O aclamado autor David Foster Wallace, em seu ensaio de 2006 no New York Times ” Roger Federer as a Religious Experience “, descreveu o forehand de Federer como um “grande chicote líquido”. A genialidade do jogo de Federer, explicou Wallace, se perdeu na televisão.
Federer era um jovem quando o ensaio foi escrito, mas já, aos 25 anos, estava sendo considerado o maior que já existiu, e não apenas por Wallace.
Havia bons jogadores no circuito, é claro, mas ninguém que pudesse viver consistentemente com a inteligência de Federer na hora de arremessar e na quadra. Ele era tão bom.
Seis anos antes da publicação do ensaio de Wallace, ninguém pensava que o recorde de Pete Sampras de 14 títulos de Grand Slam seria quebrado — depois veio Federer, que mais tarde se juntaria a Nadal e Djokovic para formar os “Três Grandes”.
Agora, é claro, há aqueles que argumentam que Nadal provou ser o maior de todos os tempos, ou que Djokovic é um polivalente melhor.
O equilíbrio de poder pode ter mudado, mas o que não pode ser negado é que nem Nadal nem Djokovic são tão esteticamente agradáveis quanto os suíços.

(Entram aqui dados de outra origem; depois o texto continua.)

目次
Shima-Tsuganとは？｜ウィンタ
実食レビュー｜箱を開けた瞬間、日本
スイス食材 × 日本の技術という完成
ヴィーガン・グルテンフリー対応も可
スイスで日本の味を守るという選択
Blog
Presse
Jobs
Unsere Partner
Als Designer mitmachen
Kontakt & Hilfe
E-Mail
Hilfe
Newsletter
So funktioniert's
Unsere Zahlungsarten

Assistir Federer jogar em 3D é – e ainda há tempo para falar sobre seu estilo no tempo presente – ser hipnotizado. Foi, desculpe, é especial, um momento eu-estava-lá que pode ser contado, e recontado, para os netos ou para quem quiser ouvir. Ninguém fez o esporte ao mais alto nível parecer tão fácil.

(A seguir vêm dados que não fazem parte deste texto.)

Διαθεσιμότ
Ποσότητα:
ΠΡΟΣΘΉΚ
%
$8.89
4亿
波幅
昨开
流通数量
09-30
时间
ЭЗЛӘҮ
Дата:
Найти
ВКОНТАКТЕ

Os pontos da história do esporte colocarão Federer ao lado de nomes como Michael Jordan, Muhammad Ali, Tiger Woods e, claro, Serena Williams. Gamechangers todos que transcenderam seus esportes, que serão comentados por anos após a aposentadoria, inspirando uma geração após a outra.
O tênis está entrando em um novo futuro. Federer em breve se aposentará, Nadal, aos 36 anos, dificilmente jogará com a mesma idade que seu amigo e rival, tal tem sido sua história com lesões, e Djokovic tem 35 anos, ainda capaz de acumular mais títulos importantes, mas envelhecendo mesmo assim .
Sabíamos que um dia isso aconteceria. Mas, como sabemos, leva tempo para se ajustar à mudança.